In conclusion, our aim is to benchmark the UC heterogeneity severity spectrum and identify a composite biomarker with prognostic value. This project will help shape a new era of precision medicine in IBD, ensuring that patients receive the right treatment at the right time, based on their unique molecular profile. This would enhance patients' quality of life, minimize complications, and reduce healthcare costs.
EVA VISSERS (KU Leuven): The role of ultra-processed foods in the pathophysiology of inflammatory bowel diseases
Over the last decades, the prevalence of IBD, including Crohn’s disease and ulcerative colitis, has increased significantly worldwide. Epidemiological studies point to the increasing consumption ultra-processed foods (UPFs) as a possible contributing factor. UPFs typically contain non-nutritional components such as food additives and compounds formed during the industrial processes. Despite their extensive consumption, the effect of these UPF components on the intestinal environment remains poorly characterized.
Therefore, the aim of this research project is to elucidate the effect of UPF components on the intestinal microbiota, mucus layer, and epithelium to get a better understanding of how UPFs are involved in IBD.

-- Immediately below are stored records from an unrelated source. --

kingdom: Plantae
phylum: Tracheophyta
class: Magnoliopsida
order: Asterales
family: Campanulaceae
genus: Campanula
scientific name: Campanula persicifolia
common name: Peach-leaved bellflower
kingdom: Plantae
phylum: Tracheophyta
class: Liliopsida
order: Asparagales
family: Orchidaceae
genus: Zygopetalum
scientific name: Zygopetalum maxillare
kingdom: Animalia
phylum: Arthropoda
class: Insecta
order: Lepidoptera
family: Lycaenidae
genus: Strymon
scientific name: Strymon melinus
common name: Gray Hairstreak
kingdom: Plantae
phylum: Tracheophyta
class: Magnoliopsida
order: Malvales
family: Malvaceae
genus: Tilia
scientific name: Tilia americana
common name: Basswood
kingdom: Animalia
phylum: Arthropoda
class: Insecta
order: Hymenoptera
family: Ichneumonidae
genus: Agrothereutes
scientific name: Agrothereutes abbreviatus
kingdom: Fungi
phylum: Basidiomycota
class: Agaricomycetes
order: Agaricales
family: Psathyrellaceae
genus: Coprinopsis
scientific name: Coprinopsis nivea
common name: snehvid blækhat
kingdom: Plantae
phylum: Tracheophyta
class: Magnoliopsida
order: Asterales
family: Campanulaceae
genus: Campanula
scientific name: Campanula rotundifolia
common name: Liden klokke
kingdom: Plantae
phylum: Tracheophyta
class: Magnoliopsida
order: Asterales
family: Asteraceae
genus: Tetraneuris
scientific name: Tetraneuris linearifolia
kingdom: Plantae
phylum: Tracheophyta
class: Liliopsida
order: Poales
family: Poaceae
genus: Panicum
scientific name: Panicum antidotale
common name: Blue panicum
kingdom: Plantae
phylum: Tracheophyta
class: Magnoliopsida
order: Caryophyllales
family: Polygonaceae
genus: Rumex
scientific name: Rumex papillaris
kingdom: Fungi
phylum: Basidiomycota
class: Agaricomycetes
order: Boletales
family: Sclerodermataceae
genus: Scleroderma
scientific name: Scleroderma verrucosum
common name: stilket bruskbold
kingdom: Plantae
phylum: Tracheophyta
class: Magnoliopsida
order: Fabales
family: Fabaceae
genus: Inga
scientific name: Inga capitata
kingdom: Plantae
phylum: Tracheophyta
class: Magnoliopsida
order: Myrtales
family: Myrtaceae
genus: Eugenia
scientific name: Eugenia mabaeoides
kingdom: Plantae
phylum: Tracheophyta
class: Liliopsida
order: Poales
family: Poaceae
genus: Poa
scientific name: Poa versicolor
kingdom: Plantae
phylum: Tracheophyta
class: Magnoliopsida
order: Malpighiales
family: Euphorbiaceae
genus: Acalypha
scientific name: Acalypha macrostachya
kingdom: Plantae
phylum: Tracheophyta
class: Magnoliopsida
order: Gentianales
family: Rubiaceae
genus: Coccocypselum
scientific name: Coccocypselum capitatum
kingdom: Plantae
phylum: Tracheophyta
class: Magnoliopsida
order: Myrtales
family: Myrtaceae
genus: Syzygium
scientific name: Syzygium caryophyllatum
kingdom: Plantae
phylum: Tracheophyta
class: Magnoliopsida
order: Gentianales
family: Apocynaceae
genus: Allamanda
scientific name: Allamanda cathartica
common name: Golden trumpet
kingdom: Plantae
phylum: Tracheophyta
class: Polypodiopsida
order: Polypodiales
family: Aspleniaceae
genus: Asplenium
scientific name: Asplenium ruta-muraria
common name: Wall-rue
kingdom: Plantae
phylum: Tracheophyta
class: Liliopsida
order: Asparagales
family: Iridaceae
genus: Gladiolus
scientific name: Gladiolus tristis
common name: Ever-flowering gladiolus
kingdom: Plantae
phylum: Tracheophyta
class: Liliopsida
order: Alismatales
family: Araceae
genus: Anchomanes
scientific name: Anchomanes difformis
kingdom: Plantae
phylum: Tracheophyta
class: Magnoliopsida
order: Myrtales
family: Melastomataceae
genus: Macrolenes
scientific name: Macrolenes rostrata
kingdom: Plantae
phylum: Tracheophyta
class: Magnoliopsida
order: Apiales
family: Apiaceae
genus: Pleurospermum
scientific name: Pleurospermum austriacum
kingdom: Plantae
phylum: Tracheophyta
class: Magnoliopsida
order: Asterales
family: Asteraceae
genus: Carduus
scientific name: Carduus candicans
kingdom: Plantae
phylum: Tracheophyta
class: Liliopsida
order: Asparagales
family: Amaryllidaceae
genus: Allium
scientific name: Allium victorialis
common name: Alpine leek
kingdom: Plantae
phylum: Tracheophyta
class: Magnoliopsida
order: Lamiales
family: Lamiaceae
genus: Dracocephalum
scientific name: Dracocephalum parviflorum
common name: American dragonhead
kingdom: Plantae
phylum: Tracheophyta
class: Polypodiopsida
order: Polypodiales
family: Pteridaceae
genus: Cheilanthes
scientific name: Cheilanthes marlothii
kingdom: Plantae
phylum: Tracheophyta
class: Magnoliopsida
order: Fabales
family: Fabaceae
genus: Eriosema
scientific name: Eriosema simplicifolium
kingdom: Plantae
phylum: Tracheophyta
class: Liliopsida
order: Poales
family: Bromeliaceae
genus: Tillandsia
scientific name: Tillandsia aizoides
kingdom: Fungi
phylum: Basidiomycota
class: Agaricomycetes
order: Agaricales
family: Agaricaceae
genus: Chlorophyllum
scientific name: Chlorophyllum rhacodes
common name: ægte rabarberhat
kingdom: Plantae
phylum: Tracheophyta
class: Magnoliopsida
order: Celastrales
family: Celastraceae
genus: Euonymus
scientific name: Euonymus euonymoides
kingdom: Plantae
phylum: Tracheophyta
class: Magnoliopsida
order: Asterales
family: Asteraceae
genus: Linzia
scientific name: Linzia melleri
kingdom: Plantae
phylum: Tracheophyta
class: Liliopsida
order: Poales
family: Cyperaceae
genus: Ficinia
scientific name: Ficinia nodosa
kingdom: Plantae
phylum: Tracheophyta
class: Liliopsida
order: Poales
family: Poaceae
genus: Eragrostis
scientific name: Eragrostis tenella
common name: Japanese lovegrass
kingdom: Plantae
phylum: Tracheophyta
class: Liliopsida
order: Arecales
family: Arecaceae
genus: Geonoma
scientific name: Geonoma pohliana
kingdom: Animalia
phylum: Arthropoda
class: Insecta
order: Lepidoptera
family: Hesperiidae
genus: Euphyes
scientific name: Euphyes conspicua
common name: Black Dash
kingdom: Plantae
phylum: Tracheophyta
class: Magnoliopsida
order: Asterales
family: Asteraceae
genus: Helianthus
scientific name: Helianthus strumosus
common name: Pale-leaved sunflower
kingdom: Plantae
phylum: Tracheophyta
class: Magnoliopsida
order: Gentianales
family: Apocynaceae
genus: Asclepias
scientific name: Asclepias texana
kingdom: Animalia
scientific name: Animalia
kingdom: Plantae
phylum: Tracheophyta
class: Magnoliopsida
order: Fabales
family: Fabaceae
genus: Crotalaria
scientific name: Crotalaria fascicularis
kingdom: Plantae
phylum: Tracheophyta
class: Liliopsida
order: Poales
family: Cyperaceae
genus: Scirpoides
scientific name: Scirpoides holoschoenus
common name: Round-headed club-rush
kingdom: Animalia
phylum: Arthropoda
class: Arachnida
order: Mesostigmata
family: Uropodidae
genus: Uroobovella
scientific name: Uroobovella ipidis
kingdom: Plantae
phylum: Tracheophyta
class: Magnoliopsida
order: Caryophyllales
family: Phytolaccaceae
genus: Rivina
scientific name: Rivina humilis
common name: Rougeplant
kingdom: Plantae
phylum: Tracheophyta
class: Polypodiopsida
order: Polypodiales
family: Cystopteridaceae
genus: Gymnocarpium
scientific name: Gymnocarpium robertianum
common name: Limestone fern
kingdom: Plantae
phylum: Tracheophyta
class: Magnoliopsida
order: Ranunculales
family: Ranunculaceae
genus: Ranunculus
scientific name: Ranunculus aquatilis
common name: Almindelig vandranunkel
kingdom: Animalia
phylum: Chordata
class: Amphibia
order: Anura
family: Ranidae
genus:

To investigate this, intestinal microbiota from stool samples of patients with IBD will be combined with UPF components in a batch fermentation model. The change in microbial composition and production of metabolites will be evaluated. Next, intestinal organoid-derived monolayers from patients with IBD, which model the intestinal epithelium, will be exposed to the UPF components and the effects on permeability, mucus, and inflammation will be analyzed. Lastly, microbiota-driven effects on the epithelium will be assessed by exposing the organoid-derived monolayers to the supernatant of microbial fermentation.
Overall, the results of this study will provide further insights in the role of UPF components in the development and disease course of IBD and contribute more targeted dietary advices for patients.